„Schrap verbod op godslastering niet”
Het afschaffen van het verbod op smalende godslastering is juridisch gesproken een verkeerd signaal. Voor een goede bescherming van godsdienstige gevoelens is het juist noodzakelijk dat de politiek het wetsartikel nieuw leven inblaast.
Dat stelt mr. Harmen van der Wilt uit Capelle aan den IJssel in zijn aan de Erasmus Universiteit Rotterdam verdedigde scriptie ”Het verbod op smalende godslastering – afschaffen of nieuw leven inblazen?” Op dit onderwerp gaat hij donderdag op de opiniepagina van deze krant in.De scriptie is door de juridische faculteit van de Erasmus Universiteit bekroond met een 9,5. Volgens de universiteit is de studie „van een zeer hoog academisch niveau, maar bovenal evident van actuele waarde.”
Voor Van der Wilt, eerder afgestudeerd in het privaatrecht en werkzaam als advocaat te Zwijndrecht, zijn geen van de argumenten die in het parlementaire debat worden gebruikt door voorstanders van afschaffing van artikel 147 van het Wetboek van strafrecht steekhoudend. Die wijzen erop dat smalende godslastering moeilijk is te bewijzen en daardoor verworden is tot een dode letter. Een verdachte is nu alleen strafbaar wanneer die erkent dat hij bewust de bedoeling had om de godsdienstige gevoelens van gelovigen te krenken.
Deze uitleg is hoogst ongebruikelijk en inconsequent, schrijft Van der Wilt. „Voor andere wetsartikelen geldt dat de bedoeling van de verdachte wordt beoordeeld aan de hand van objectievere maatstaven. Met het ‘dode letterargument’ wordt miskend dat van het verbod een preventieve werking kan uitgaan en dat het een normstellende functie kan hebben.”
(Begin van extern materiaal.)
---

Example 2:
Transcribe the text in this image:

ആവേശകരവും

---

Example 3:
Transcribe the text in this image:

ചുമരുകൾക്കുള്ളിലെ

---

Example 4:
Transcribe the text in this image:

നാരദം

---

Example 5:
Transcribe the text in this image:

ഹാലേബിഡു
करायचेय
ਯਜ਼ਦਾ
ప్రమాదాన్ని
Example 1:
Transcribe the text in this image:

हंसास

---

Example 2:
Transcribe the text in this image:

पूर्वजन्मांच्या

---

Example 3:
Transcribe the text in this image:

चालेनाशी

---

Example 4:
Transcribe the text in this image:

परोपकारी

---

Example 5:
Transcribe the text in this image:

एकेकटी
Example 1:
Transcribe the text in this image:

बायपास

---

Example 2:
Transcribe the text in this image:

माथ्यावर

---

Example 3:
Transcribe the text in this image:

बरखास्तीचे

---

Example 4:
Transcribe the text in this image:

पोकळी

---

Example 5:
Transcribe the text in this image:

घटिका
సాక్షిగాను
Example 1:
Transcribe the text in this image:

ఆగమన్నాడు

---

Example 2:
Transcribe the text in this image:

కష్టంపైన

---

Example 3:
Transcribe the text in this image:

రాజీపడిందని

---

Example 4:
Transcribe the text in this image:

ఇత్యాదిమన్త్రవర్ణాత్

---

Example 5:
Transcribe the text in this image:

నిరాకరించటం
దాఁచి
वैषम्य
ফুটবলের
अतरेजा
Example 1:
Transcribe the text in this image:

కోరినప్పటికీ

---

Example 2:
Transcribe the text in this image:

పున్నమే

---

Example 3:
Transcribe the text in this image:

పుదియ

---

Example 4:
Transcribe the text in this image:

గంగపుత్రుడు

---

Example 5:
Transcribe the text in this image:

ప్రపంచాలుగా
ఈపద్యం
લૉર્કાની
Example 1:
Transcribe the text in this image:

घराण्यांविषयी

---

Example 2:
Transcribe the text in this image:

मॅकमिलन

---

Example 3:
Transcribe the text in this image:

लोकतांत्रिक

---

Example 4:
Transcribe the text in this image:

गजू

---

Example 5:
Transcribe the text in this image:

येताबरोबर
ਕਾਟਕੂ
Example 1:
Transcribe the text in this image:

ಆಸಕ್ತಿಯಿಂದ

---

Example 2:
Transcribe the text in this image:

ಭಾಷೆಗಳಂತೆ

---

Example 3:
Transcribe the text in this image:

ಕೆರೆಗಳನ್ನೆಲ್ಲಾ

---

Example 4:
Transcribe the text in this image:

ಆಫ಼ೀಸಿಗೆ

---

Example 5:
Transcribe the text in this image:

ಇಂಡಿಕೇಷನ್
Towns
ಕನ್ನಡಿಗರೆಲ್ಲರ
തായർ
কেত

Van der Wilt betwist verder dat het wetsartikel in strijd is met de scheiding van kerk en staat. „Dat is niet het geval, omdat het Nederlandse model gekenmerkt wordt door een Living Apart Together-relatie tussen kerk en staat. Ze vervullen verschillende ambten; tegelijkertijd kunnen religie en politiek goed samengaan zonder dat de overheid voorkeur uitspreekt voor bepaalde levensbeschouwelijke of godsdienstige ideeën.”
Rechtsongelijkheid
Daarnaast is het volgens de jurist niet waar dat het wetsartikel gelovigen een onterechte extra bescherming zou bieden. „Wie deze stelling poneert, verliest uit het oog dat het geloof in een persoonlijke God geheel iets anders is dan het hebben van bepaalde levensbeschouwelijke opvattingen. Bovendien gaan voorstanders van afschaffing voorbij aan het feit dat geloof iets anders is dan een mening. Geloof raakt je identiteit. En hoe kan men zich beklagen over rechtsongelijkheid met betrekking tot gevoelens die men zelf niet heeft? Wel lijkt er sprake te zijn van rechtsongelijkheid wanneer artikel 147 alleen gereserveerd wordt voor bescherming van christelijke gevoelens.”
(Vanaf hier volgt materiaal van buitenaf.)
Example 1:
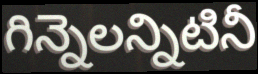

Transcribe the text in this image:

గిన్నెలన్నిటినీ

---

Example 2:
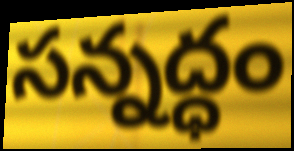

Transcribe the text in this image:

సన్నద్ధం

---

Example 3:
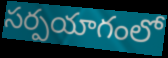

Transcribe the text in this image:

సర్పయాగంలో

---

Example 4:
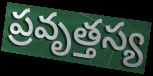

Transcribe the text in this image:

ప్రవృత్తస్య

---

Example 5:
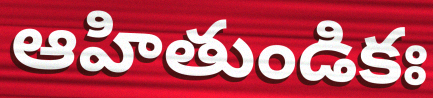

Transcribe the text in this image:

ఆహితుండికః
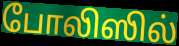
போலிஸில்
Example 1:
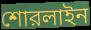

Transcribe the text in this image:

শোরলাইন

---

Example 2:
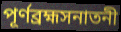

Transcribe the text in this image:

পূর্ণব্রহ্মসনাতনী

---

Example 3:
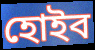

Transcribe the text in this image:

হোইব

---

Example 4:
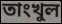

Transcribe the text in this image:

তাংখুল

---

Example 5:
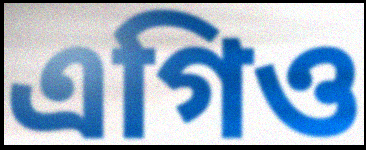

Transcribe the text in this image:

এগিও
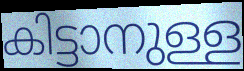
കിട്ടാനുള്ള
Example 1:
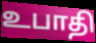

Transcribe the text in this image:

உபாதி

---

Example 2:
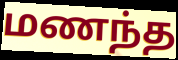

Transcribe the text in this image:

மணந்த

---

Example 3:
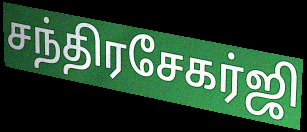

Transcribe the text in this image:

சந்திரசேகர்ஜி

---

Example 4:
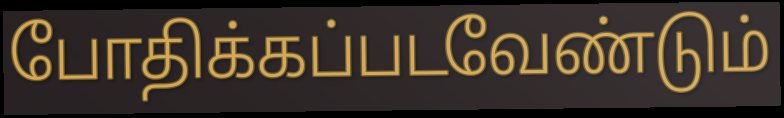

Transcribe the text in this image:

போதிக்கப்படவேண்டும்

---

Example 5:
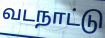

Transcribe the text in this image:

வடநாட்டு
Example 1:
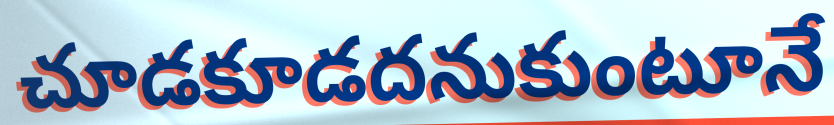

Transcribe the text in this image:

చూడకూడదనుకుంటూనే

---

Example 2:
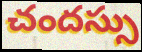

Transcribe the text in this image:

చందస్సు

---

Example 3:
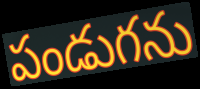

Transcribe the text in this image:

పండుగను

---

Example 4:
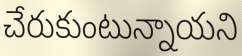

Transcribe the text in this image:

చేరుకుంటున్నాయని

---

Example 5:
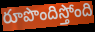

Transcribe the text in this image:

రూపొందిస్తోంది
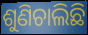
ଶୁଣିଚାଲିଛି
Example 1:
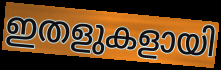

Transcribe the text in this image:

ഇതളുകളായി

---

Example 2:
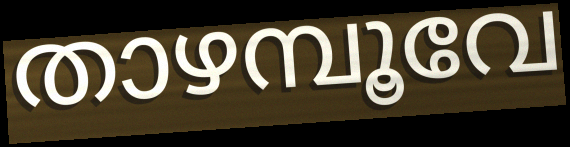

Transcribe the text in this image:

താഴമ്പൂവേ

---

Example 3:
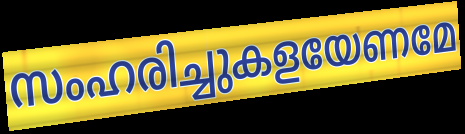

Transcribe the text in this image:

സംഹരിച്ചുകളയേണമേ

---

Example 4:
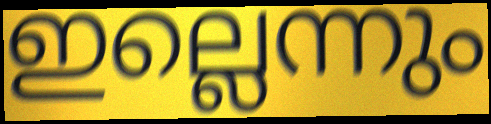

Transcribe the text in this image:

ഇല്ലെന്നും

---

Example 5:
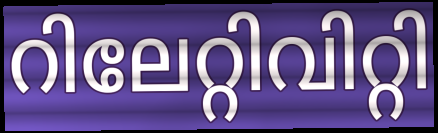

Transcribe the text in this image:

റിലേറ്റിവിറ്റി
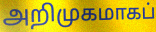
அறிமுகமாகப்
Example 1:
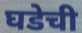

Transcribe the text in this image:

घडेची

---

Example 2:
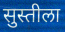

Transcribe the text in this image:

सुस्तीला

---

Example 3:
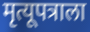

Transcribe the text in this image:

मृत्यूपत्राला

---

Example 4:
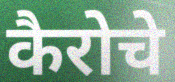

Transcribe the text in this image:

कैरोचे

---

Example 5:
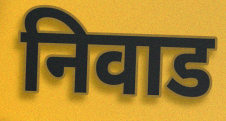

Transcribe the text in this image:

निवाड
Om die reden pleit Van der Wilt voor een nieuwe formule van het artikel: een minder zwaar vereiste dat er met opzet is gelasterd, een hogere strafmaat en een bredere bescherming, zodat ook andere dan christelijk-godsdienstige gevoelens onder het artikel worden beschermd. Het moet dan volgens de jurist gaan om gelovigen die een (monotheïstische) godsdienst aanhangen waarin een duidelijk Opperwezen bestaat.
In zijn onderzoek concludeert Van der Wilt dat het afschaffen van artikel 147 geen legitieme en wenselijke ontwikkeling is met het oog op de bescherming van godsdienstige gevoelens. „De huidige maatschappelijke tendensen van verharding en intolerantie richting gelovigen en met betrekking tot dat wat voor hen heilig is, noodzaken juist tot een effectievere inzet van het strafrecht in het algemeen en van het verbod op smalende godslastering in het bijzonder. De rechtspraak van het Europese Hof voor de Rechten van de Mens over uitingen van godslasterlijke aard biedt hiervoor ook voldoende aanknopingspunten.”